While it was once solely the choice of the inductee, for the past couple of decades the Hall of Fame has had final say on the caps, though the request of the inductee is noted. This is done to prevent a situation in which a cap truly misrepresents history. This issue arose around the time Wade Boggs was inducted, as he reportedly had a deal with the Tampa Bay Devil Rays to pick their cap on his plaque which, to say the least, would’ve been unrepresentative.

There have been some mildly controversial picks in the past, and some guys who would seem to have a clear choice have gone with blank caps to avoid upsetting the fan base of one of his other teams, but Walker’s doesn’t seem all that controversial to me.

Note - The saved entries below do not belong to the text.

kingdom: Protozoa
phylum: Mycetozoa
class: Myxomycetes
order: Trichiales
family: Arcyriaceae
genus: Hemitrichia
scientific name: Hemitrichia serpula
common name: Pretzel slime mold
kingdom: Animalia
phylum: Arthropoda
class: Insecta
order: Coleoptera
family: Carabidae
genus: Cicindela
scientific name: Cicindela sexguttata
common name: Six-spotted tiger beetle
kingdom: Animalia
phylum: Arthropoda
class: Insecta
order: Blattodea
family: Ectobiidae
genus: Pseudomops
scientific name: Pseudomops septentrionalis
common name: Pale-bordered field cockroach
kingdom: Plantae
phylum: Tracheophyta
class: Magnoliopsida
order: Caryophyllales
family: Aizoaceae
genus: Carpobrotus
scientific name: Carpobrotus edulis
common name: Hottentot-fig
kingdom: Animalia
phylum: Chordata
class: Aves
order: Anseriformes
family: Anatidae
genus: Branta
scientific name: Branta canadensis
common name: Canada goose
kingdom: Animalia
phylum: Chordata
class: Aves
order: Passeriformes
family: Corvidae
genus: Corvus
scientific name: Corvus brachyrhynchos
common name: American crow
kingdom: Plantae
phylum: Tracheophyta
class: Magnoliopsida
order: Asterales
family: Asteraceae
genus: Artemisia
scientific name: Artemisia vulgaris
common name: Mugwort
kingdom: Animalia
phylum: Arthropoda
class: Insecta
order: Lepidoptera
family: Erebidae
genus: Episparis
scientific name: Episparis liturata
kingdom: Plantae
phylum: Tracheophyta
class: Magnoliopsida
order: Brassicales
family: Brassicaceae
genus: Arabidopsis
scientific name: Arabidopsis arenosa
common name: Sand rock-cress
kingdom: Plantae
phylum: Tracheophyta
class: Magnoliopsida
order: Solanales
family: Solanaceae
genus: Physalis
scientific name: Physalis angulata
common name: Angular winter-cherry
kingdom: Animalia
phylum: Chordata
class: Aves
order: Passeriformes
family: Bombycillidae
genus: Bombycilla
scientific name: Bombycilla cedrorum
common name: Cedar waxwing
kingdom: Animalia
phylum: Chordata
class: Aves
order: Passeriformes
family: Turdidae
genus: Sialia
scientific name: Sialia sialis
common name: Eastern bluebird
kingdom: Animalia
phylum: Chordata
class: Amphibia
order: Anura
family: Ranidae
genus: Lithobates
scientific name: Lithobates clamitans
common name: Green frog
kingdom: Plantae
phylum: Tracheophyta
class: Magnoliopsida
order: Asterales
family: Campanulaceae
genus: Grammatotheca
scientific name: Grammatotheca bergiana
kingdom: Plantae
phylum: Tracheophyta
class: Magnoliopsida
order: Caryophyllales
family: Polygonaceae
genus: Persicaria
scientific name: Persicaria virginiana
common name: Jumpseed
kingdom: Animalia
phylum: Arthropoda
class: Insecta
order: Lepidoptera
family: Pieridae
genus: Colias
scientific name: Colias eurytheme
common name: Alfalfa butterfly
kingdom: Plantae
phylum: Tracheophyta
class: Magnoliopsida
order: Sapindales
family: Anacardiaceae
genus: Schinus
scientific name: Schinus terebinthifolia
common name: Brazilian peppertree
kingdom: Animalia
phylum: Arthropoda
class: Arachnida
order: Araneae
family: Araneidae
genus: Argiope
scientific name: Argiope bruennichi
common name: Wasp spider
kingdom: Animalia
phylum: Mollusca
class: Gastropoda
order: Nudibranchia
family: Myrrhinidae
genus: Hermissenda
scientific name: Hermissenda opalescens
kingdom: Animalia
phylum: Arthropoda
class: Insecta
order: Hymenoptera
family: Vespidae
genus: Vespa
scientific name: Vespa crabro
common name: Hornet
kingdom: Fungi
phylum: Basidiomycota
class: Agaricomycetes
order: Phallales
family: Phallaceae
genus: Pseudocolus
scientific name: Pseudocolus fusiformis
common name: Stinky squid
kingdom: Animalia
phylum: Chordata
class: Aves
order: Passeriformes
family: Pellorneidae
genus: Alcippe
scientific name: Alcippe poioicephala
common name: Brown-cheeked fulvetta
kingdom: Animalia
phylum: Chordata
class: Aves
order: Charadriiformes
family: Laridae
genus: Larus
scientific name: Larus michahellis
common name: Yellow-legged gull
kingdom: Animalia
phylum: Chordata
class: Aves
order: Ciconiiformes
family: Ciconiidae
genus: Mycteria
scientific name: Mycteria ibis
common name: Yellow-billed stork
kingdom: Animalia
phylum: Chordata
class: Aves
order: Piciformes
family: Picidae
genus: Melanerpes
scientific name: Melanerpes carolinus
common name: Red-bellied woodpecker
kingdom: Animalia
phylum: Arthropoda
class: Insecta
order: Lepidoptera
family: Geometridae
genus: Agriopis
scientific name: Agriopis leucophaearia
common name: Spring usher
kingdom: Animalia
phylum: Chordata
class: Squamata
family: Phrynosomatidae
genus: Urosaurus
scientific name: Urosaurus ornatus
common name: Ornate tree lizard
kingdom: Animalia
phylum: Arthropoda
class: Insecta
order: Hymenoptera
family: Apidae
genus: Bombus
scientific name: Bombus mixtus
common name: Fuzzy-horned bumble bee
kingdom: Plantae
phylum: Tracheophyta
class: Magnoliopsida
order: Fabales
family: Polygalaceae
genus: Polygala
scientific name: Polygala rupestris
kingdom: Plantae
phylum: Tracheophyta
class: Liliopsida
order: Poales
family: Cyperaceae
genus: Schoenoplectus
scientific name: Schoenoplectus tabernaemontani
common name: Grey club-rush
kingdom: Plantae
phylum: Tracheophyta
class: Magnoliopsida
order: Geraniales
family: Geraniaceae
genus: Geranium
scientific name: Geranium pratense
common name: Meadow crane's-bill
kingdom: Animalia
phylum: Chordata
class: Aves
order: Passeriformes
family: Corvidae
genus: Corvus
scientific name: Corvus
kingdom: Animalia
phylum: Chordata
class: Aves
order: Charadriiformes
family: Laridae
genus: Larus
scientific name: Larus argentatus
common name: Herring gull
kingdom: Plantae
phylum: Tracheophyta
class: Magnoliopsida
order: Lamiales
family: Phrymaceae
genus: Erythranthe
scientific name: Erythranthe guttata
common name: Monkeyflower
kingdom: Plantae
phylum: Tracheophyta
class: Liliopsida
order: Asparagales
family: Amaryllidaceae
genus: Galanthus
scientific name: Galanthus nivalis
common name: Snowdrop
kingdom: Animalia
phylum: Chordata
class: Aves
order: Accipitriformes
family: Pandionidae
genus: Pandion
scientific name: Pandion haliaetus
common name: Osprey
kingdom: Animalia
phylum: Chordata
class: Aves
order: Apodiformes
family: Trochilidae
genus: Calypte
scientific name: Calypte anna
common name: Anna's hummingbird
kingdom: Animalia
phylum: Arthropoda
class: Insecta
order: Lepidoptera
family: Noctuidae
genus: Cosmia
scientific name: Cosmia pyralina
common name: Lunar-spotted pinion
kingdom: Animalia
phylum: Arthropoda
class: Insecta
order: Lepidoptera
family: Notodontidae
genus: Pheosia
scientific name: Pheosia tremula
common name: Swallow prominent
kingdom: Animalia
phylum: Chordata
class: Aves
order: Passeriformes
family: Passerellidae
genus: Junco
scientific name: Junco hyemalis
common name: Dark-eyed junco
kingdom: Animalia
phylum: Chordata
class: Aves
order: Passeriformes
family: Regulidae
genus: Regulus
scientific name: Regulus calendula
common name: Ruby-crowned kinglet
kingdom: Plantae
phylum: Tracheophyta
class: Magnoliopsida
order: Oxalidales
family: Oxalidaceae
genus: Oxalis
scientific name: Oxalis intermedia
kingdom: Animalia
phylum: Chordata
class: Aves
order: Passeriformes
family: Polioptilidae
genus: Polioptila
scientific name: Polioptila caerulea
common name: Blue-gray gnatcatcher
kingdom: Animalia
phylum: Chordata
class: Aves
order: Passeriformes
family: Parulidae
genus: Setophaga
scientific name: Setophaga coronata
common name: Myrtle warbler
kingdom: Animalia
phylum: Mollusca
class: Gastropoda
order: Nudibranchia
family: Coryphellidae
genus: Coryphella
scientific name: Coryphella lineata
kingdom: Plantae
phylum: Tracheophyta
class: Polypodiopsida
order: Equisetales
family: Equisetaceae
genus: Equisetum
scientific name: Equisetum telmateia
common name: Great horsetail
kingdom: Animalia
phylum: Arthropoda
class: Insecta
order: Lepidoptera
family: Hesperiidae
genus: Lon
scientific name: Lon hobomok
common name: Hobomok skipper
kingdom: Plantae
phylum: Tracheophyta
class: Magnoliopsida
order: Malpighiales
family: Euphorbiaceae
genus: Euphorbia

Walker played ten years in Colorado to six years in Montreal and two years in St. Louis. His numbers in Colorado were substantial better than in Montreal. His MVP Award, most of his Gold Gloves, most of his All-Star appearances, and all of his black ink with the exception of the NL doubles title in 1994 came with the Rockies too. Walker requested the Rockies cap, noting correctly that he “did more damage” in a Rockies uniform than anyplace else. And, of course, that damage is what got him elected to the Hall of Fame.

Still, I imagine fans of the old Expos will take at least some issue here. Those folks tend to be pretty possessive of their team’s old stars. It’s understandable, I suppose, given that they’ve not gotten any new ones in a decade or two. Add in the fact that Walker played for the 1994 Expos team onto which people love to project things both reasonable and unreasonable, and you can expect that the Expos dead-enders might feel a bit slighted.

Welp, sorry. A Rockies cap is the right choice.  And that’s Walker’s cap will feature.